Buck says Republican leaders can't confront the problems facing the country because they are so "fixated on vengeance for contrived injustices" -- chiefly among them, that the election was stolen.

Buck, who has represented the 4th Congressional District since 2015, says he made the decision to step down a couple weeks ago but has been thinking about it for a while. He has clashed with far-right Republicans repeatedly over the last few weeks.

He opposed impeaching President Joe Biden and supported ousting Kevin McCarthy as speaker. But the final straw was his vote against Rep. Jim Jordan as McCarthy's replacement. Buck cited Jordan's role in trying to overturn the 2020 election. He says that's when the death threats started followed by an eviction notice at his office in Windsor.

A fiscal hawk and member of the ultra-conservative House Freedom Caucus, Buck was attacked for not being conservative enough.
He says he went to Congress to make a difference, not make-up stories about stolen elections.

"The inability of Congress to deal with major issues is a huge part of why I'm leaving. The Republican Party's obsession with re-litigating the last election and not focusing on the next election was part of it," Buck said.

And he sees no end in sight as long as Donald Trump is leading the party.

"In Colorado we have largely moved to a one party system and we can see what happens when there is little balance in government.
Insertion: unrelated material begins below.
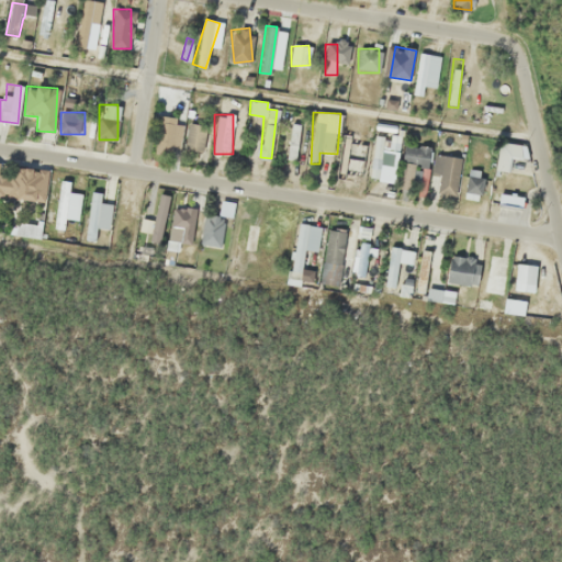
[(181,152),(177,121),(155,124),(158,155),(181,152)]
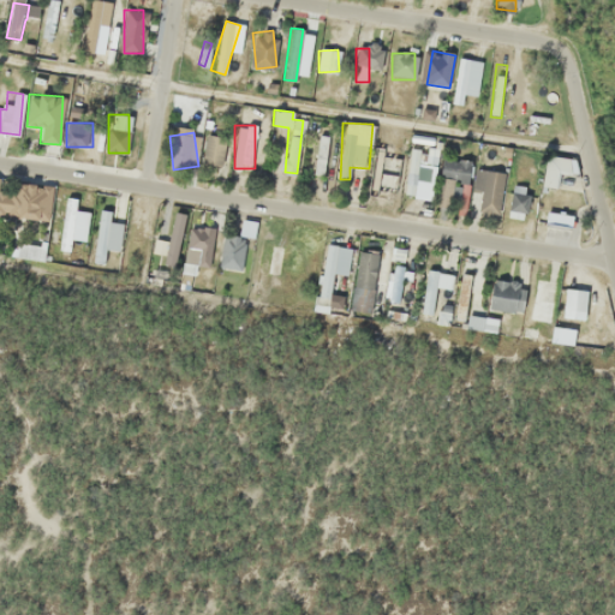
[(327,135),(315,135),(315,175),(327,175),(327,135)]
I fear that happening in the federal government."

He says Republican leaders in Washington are focused on personality over principles.

"We're so concerned with who has more Instagram followers. It's crazy."

He says he won't endorse a successor.

"That's going to be up to the people in the 4th Congressional and there are a lot of really good candidates."

While he hasn't decided what he will do when he leaves congress next November, Buck says we haven't heard the last of him.

"I'm just looking forward to spending more time with the family and I'll stay involved in the battle but in a different capacity."

Republican Rep. Kay Granger of Texas, who has clashed with the far right, too, in recent weeks, also announced that she would not run for re-election. Buck expects more Republicans to step down as well in the coming months.

His district is solidly Republican so it is unlikely to flip parties, but Buck's replacement may be a far-right Republican not a Reagan-era Republican like him.